For all his well-publicized issues as Hawaii mayor, Billy Kenoi was working for Pahoa with the recently opened Billy Kenoi Regional Park, a place where Pahoa youth will have a chance to play T-ball, coach’s pitch games and other early learning baseball opportunities.
“This gives us a chance, a starting place for youth baseball,” Salfen said. “We are just starting on the path everyone else has taken, but that’s okay. Say what you want, Billy Kenoi has helped us in a big way.”
It all figures in, eventually. When keiki grow up with mom or dad in coach’s pitch, or T-ball, they get a feel for the game and then their ambition can take over.
Salfen is not one to whine about his situation. He will take what he has and try to make the best of it, but when a young man shows up for the first time, says he has played and after 10 minutes Salfen can see otherwise, he shakes his head.
“It has happened,” he said. “I asked where they played before and I hear ‘Nintendo,’ or something like that. They think playing a computer game means something.”

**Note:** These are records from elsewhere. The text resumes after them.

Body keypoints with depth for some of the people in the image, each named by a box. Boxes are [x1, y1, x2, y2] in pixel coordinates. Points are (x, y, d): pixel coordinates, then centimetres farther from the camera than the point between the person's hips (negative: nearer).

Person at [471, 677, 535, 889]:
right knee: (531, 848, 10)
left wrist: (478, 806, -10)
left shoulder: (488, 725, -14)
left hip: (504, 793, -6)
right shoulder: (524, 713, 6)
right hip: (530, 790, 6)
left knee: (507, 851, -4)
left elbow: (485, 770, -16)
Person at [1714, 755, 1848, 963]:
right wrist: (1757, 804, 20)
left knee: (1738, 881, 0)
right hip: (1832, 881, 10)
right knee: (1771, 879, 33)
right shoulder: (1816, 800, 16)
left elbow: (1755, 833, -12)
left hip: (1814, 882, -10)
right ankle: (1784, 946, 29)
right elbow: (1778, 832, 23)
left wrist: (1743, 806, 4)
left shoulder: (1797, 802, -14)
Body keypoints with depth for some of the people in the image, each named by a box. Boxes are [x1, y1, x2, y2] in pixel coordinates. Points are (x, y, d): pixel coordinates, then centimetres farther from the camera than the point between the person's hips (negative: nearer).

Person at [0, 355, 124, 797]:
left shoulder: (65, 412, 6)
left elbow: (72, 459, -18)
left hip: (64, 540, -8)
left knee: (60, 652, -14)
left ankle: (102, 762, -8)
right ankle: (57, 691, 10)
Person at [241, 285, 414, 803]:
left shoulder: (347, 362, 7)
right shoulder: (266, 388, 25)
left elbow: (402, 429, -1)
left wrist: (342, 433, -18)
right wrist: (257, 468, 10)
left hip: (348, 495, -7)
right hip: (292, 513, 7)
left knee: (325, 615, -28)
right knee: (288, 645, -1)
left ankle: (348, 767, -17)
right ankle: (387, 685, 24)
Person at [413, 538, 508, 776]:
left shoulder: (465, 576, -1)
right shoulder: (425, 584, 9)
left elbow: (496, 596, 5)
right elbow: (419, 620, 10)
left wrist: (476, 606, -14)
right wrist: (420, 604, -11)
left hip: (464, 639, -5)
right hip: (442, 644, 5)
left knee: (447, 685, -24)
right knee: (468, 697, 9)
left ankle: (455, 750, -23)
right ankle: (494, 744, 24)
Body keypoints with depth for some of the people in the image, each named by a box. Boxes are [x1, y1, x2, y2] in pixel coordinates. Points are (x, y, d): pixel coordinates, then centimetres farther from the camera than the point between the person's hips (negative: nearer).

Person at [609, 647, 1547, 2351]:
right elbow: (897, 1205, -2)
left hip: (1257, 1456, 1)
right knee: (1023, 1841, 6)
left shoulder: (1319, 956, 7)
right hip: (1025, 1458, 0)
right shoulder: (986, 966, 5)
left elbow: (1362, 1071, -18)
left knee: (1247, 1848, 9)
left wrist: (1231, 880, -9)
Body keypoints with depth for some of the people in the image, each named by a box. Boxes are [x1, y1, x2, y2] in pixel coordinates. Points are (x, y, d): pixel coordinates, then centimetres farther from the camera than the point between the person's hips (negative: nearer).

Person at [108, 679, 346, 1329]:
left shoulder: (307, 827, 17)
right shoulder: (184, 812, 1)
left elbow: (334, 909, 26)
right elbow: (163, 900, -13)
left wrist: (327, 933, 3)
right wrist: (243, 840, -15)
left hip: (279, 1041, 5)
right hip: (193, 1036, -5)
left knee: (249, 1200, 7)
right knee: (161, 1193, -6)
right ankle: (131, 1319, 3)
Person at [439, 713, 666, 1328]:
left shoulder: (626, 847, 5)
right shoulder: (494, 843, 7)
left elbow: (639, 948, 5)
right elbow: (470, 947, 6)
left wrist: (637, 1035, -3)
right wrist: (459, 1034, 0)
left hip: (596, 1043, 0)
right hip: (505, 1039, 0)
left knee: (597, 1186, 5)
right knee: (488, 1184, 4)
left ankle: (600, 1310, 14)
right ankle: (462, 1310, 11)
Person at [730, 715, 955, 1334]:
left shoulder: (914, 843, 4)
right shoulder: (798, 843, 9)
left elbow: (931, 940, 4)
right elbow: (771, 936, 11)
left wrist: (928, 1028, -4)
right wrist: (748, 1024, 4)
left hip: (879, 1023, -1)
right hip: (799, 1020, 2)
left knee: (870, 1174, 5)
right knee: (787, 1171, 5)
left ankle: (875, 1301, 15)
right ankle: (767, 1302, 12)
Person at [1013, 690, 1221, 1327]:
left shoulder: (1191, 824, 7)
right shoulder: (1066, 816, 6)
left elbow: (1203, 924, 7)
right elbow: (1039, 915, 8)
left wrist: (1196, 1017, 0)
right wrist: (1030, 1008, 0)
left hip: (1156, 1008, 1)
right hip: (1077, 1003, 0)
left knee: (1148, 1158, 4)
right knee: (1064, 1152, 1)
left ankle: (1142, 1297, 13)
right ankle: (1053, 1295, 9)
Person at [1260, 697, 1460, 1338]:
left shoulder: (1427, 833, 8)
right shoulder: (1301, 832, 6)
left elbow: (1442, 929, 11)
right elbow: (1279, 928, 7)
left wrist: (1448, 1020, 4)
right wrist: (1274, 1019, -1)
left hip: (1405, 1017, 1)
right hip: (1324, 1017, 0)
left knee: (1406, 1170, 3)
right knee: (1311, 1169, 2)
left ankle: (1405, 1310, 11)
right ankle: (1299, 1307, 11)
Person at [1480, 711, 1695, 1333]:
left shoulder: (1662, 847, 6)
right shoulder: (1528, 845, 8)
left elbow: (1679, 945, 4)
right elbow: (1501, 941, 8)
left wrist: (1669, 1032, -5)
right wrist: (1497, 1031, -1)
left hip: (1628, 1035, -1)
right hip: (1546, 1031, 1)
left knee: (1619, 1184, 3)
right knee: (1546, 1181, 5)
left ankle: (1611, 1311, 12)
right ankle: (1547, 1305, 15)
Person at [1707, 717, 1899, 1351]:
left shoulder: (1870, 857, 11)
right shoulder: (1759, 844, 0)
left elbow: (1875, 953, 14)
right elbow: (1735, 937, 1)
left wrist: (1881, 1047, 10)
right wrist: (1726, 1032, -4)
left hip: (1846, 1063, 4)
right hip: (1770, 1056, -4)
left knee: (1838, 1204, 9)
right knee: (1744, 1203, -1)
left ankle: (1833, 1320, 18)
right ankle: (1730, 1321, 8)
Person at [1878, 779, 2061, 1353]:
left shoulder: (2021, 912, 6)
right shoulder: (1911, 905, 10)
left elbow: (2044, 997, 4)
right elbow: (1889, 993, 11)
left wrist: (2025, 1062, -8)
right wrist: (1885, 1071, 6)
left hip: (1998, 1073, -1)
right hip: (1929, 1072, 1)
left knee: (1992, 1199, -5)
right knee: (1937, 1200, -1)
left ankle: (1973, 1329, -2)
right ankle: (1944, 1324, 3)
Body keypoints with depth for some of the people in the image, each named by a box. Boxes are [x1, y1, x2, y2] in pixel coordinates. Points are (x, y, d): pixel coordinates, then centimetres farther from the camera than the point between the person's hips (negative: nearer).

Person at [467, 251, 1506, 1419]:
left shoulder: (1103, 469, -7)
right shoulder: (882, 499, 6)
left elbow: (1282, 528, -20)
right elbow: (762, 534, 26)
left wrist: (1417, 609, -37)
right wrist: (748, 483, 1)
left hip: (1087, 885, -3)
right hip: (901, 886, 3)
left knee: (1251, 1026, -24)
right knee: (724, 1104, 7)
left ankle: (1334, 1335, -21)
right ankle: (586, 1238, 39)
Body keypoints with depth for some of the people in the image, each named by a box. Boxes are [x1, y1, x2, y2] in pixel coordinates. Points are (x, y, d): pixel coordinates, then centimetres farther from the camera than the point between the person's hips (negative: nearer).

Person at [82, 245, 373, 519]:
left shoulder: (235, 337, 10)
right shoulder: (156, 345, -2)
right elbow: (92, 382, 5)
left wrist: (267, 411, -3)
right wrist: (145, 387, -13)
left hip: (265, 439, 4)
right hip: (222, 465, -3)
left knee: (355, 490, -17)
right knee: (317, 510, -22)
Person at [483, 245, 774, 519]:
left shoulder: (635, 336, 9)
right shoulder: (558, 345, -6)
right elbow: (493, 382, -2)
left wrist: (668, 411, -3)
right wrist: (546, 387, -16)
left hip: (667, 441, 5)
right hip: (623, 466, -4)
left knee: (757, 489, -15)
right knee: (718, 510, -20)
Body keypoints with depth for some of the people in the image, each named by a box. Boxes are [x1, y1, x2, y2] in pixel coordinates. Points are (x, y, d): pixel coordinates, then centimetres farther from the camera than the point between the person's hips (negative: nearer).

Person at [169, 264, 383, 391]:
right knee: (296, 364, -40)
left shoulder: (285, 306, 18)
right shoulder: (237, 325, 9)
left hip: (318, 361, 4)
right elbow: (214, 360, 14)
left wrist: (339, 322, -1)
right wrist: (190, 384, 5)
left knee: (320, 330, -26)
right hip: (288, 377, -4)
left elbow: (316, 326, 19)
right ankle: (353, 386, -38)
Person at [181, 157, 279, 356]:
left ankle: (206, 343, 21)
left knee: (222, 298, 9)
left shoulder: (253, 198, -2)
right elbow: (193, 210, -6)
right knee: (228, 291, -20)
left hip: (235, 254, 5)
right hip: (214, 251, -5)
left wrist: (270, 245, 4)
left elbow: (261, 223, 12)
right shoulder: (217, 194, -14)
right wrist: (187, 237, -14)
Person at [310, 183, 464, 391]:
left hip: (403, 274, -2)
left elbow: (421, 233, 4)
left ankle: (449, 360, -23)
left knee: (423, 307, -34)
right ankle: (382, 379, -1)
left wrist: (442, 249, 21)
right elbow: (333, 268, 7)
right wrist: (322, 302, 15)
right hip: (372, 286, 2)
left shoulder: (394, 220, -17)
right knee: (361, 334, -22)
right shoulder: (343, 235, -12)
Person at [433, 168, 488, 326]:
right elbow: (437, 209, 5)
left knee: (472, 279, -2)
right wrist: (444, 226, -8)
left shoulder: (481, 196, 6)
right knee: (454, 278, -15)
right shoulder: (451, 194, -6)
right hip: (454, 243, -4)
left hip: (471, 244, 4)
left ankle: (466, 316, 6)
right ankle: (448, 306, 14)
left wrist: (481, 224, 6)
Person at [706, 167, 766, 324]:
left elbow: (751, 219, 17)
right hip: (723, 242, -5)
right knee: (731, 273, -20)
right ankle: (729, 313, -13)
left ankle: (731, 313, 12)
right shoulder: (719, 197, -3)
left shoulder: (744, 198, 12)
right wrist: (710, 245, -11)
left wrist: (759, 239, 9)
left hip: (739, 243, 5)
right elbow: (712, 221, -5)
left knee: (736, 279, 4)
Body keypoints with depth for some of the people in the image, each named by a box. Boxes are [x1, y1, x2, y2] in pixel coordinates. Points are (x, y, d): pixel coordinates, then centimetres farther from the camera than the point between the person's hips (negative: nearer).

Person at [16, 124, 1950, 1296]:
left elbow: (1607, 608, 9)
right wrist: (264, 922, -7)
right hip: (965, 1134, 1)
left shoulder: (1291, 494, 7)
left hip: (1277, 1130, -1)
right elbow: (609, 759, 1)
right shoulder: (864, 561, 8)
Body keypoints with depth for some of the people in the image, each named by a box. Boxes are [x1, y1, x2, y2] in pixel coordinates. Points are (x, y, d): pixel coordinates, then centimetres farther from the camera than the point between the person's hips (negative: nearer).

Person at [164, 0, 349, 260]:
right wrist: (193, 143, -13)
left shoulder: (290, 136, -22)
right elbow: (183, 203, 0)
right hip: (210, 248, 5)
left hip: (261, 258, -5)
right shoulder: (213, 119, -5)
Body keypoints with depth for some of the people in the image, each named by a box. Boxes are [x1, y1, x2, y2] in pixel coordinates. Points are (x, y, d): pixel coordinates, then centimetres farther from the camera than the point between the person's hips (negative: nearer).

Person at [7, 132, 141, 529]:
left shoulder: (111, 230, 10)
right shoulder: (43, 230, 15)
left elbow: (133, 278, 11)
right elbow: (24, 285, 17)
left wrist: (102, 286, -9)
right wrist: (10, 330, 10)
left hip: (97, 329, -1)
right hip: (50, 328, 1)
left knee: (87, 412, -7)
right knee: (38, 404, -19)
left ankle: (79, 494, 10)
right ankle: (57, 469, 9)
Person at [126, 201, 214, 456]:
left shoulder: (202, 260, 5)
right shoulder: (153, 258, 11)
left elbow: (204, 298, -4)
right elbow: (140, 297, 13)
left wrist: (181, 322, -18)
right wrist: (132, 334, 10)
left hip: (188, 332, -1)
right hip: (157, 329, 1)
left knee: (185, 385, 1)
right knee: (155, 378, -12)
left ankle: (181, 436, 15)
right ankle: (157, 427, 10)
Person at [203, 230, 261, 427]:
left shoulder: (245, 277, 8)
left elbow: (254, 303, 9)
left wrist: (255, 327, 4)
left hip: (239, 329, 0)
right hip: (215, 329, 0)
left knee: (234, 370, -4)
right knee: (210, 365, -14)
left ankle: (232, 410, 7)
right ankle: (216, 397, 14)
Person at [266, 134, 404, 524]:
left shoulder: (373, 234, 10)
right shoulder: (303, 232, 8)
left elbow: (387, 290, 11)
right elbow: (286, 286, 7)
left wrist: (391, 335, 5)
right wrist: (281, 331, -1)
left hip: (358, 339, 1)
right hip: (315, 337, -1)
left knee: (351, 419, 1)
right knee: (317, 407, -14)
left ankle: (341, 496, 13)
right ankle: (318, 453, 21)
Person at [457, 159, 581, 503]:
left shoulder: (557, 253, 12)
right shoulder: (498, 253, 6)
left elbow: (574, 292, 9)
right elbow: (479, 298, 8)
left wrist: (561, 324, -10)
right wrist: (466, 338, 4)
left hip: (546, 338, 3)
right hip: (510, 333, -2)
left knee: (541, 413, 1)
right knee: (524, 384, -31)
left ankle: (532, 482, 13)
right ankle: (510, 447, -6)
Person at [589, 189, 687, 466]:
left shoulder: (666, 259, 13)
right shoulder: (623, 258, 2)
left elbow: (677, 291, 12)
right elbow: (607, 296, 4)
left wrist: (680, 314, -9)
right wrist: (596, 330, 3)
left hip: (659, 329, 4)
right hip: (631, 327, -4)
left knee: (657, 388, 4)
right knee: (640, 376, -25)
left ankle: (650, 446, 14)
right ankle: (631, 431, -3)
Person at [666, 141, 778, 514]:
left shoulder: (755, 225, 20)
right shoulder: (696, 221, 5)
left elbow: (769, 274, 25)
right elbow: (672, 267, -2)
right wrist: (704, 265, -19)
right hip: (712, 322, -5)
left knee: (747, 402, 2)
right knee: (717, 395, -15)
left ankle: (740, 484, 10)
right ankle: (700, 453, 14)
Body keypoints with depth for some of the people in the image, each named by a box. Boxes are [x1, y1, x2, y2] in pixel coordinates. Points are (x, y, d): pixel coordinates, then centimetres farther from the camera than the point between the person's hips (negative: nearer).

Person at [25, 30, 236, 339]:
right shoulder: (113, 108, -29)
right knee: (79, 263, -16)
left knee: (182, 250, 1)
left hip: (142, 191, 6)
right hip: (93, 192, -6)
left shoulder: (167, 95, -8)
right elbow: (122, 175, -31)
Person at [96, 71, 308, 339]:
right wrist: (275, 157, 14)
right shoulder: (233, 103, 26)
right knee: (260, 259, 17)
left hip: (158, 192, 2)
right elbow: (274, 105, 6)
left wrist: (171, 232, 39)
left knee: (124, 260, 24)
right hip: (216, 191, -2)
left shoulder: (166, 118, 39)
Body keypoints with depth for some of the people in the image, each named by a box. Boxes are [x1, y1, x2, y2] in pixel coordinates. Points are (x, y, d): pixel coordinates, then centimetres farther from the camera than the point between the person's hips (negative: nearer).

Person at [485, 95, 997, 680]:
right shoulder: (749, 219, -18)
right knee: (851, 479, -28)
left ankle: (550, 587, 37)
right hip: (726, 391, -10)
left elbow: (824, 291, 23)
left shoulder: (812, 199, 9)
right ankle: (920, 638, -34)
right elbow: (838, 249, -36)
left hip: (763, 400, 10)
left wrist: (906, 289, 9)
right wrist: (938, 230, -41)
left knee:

All of that might change thanks to help from Kenoi’s efforts and the Department of Energy that has invested in the school with plans to expand the gym, add a weight and wrestling room. Back in 1991, Salfen tried to get some work done on a wet baseball field and drainage was partially installed.
There had been several athletics directors, things got lost in the shuffle and a few years ago the field kept getting worse. Salfen asked a class at school to take on a project for proper drainage of the field. They did the work, submitted an accepted proposal and the county and state finished the job.
“It drains beautifully now,” Salfen said. “Sometimes you just have to ask and stay on the case.”
Goals change at a place like Pahoa. Salfen doesn’t think about wins or playoffs, but he would like to see a .500 season with players coming back for the next year, and there’s another thing, too.
“We try to do all these things to encourage proper play,” he said, “and it starts with not making errors, not throwing the ball around, not giving the other team four, five or six outs. So I told them if they play a game without an error on our team, I buy pizza for everyone.”
He was an assistant at Pahoa in the early 80s, coached at St. Joseph’s from 1993-98 and has been at Pahoa as head coach since 2004 after spending a couple more seasons as an assistant.
That error-free pizza game is out there, somewhere, waiting, it just hasn’t happened yet.
But the times? Thanks to facilities, help from the state and county and Salfen’s own dogged determination to get it done, the times, they are a changin’, in a good way.